The heroine of my current WIP is the widow of a small-town printer/newspaperman, her brother-in-law having inherited the paper on his death. It’s an important part of her story, so I’m reading Freshest Advices: Early Provincial Newspapers in England by R. M. Wiles. It mostly focuses on the first half of the 18th century which is a little early for me obviously, so I’ll have to do some supplemental reading, but I’m guessing there was a lot of continuity.
“It takes a twentieth-century reader a little time to accustom himself to look at the end of a paper for the latest news [because it was typeset last], but the eighteenth-century reader had no reason to look elsewhere for it.[…I]f anyone perused the six-page Worcester Post-Man, number 267 (Friday, 6 August 1714), only as far as page 4 he would see on that page that the ailing Queen Anne, after suffering ‘a Fit of Convulsions, others say the Appoplexy,’ had been given ‘much Relief by Blisters’; only on page 5 of that same issue would the reader discover that the Queen had died on Sunday, 31 July.”
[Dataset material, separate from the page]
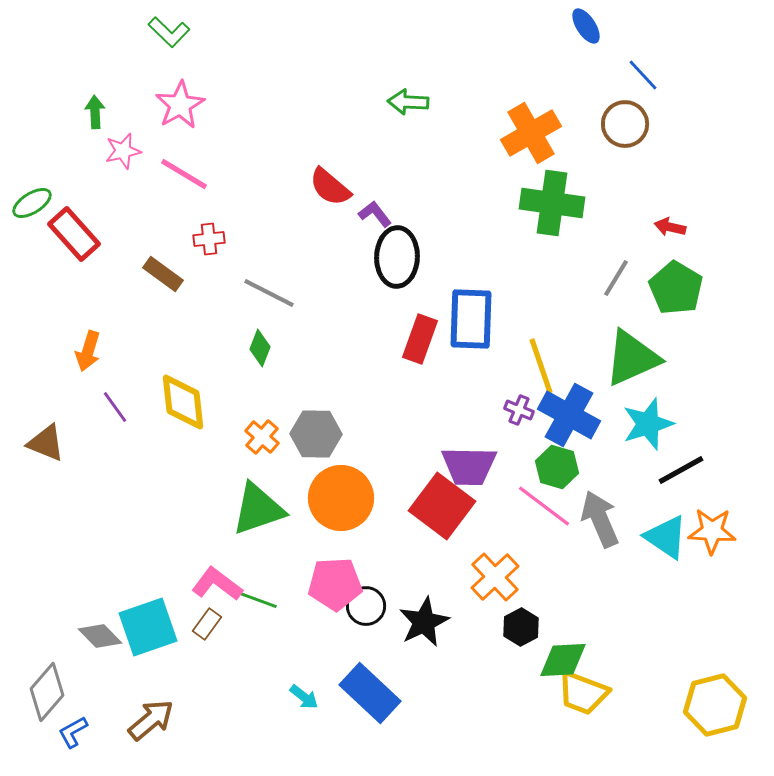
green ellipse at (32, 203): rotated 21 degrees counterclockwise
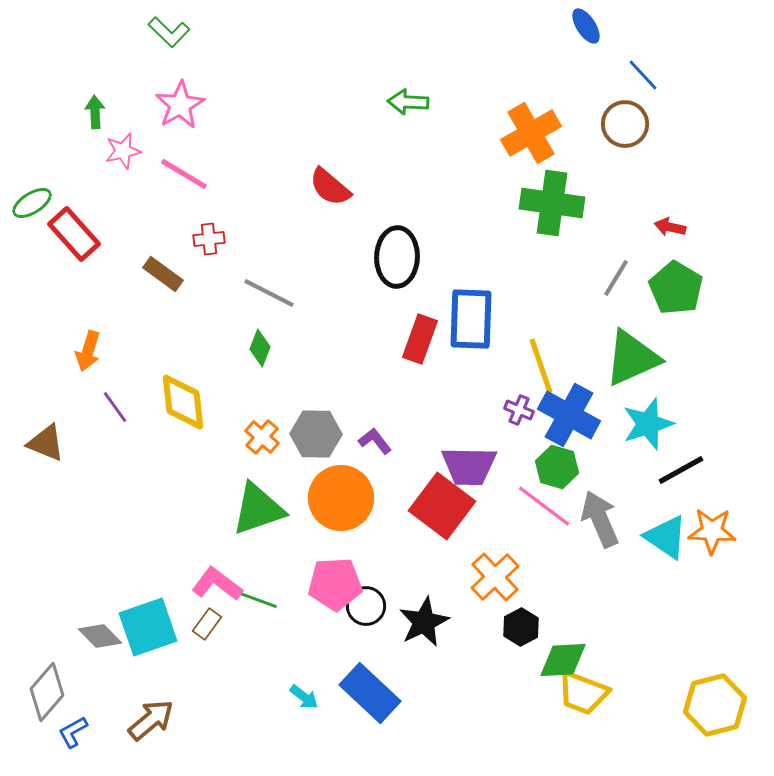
purple L-shape at (375, 214): moved 227 px down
That’s very interesting. I wonder why they had to have the last page typeset last. It almost seems like you should have been able to make the last typeset page the first page too… Hmmm. 🙂
Well, you could have, but they printed the news chronologically rather than in order of importance and as the author of the book points out, there was simply no reason to do it differently at the time. The other thing is that newspapers were much much shorter back then–these papers were only four pages long and page 4 was generally ads (because the paper was a single sheet folded in half, so generally pages 1 and 4 were typeset together and printed off a few days in advance, then page 2 was typeset, and as soon as the day’s post was in on the publication day, they’d quickly typeset page 3 and run off those two pages on the other side), so really “the last page” is page 3. And the newspaper only came out once a week, so I imagine most people read the whole thing cover to cover anyway.